The American Muslim Dilemma: Christian Normativity, Racialization, And Anti-Muslim Backlash
This thesis investigates the continued hostilities and increasing backlash against the American Muslim community in the United States from a critical perspective that centralizes the racialization of Muslims and Muslim looking-people. The increasing anti-Muslim backlash against American Muslims warrants the need for a critical examination and analysis of the roots of this backlash and why, almost 11 years after September 11th, 2001, conditions for Muslims and Muslim looking-people are worsening. The term Islamophobia has been conceptualized and defined differently by various scholars, contributing to an analytical dilemma of how Muslims rationalize and resist anti-Muslim backlash.
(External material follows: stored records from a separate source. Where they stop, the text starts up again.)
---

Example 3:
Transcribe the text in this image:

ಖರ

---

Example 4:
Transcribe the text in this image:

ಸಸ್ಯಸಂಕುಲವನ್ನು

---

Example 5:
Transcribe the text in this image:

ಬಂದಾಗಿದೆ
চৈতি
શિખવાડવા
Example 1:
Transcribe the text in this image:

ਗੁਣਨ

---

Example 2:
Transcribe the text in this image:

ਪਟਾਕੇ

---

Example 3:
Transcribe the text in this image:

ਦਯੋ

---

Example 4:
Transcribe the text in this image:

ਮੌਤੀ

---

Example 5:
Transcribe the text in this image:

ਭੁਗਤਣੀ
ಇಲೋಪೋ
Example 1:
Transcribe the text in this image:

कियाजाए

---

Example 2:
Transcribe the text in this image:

Therefore, the concept of racialization provides a fuller perspective and understanding as to why Muslim and non-Muslim Arabs, South Asians, and African Americans have been subjected to rising suspicion, surveillance, imprisonment, and violence in a post 9/11/2001 era.
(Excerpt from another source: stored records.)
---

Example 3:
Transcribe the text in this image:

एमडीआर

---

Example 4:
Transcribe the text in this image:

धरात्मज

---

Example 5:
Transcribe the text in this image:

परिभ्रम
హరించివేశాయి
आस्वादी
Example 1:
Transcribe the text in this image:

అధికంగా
This thesis posits the notion of the white Christian Normative, an inherent Christian bias embedded deep within the racialized social system of the United States. This Christian Normative has its roots in the colonial confrontation between European colonizers and Indigenous populations in what is now considered the United States and has maintained its significance in impacting the life chances of non-white non-Christian minorities ever since. This thesis argues that it is the Christian normative that drives and sustains the anti-Muslim backlash in the United States. The anti-Muslim backlash that is growing stronger in the United States is also theoretically conceptualized within this thesis. This thesis utilizes qualitative data collected from 23 in-depth interviews with Arab and South Asian American Muslim college students between the ages of 18 to 35 years from the Midwest as its empirical basis.